I won't go too much more into the plot to avoid spoilers, but needless to say the story segues back and forth between the five college students and those lab coat guys (and their staff) taking a fairly jovial approach toward the mayhem and carnage that's about to released. While I appreciate the notion behind the satire, deconstruction and twists on the genre's clichés, and found some of them fairly amusing, to call this work brilliant nearly makes one think such praise-gushers were breathing in similar lab-based fumes designed to induce such reaction.

"Scream" was certainly more self-aware and clever in playing up and off such matters, while the likes of "Shaun of the Dead" were simply a lot more fun. That's especially true compared to the last 15 or so minutes of this film that pretty much goes bonkers. Genre fanatics will likely geek out about what transpires then, but I liked earlier and more subdued scenes much better.
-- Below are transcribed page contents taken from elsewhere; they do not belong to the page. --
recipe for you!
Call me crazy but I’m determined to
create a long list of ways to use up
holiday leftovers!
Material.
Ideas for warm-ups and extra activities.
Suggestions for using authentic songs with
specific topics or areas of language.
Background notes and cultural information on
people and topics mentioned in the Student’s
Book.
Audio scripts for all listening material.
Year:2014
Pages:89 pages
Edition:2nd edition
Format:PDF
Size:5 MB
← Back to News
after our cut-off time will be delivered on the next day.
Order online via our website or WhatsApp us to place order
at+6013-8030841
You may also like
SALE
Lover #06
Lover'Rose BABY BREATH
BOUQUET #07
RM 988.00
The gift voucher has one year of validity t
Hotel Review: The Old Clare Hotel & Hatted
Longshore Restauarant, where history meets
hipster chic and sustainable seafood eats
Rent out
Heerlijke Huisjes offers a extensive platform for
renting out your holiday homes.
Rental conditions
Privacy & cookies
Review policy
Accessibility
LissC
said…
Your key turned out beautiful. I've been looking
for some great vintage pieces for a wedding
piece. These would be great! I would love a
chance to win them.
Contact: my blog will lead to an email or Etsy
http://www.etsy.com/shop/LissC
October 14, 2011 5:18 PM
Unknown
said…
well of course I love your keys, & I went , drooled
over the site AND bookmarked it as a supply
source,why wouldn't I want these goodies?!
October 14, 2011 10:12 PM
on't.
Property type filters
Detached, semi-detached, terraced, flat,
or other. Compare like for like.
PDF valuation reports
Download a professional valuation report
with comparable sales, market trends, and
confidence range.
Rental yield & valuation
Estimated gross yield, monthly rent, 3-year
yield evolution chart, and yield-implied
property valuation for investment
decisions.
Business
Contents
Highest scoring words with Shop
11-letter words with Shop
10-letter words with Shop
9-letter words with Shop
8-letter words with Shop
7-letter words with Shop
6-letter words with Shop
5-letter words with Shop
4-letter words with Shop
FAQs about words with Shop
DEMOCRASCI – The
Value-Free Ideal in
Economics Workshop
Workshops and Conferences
That includes when the sexpot, choosing the latter element of a game of Truth or Dare, French kisses the wall-mounted head of a stuffed wolf. As we watch in amazement of the tongue to tongue, bestiality action, we laugh at the outrageousness of it all, while simultaneously bracing ourselves for the possibility that those sharp jaws are going to snap down on her face at any moment. If only the rest of the pic had been able to maintain that level of giddy unease and unpredictability, then we would have had a classic flick on our hands.

If you've never seen the aforementioned flicks and/or simply geek out at the thought of turning the genre's usual trappings on their head, you might really enjoy the flick. But for those who have and don't fall into the giddy geek crowd, this will be entertaining at times, but not much more. "The Cabin in the Woods" rates as a 5.5 out of 10.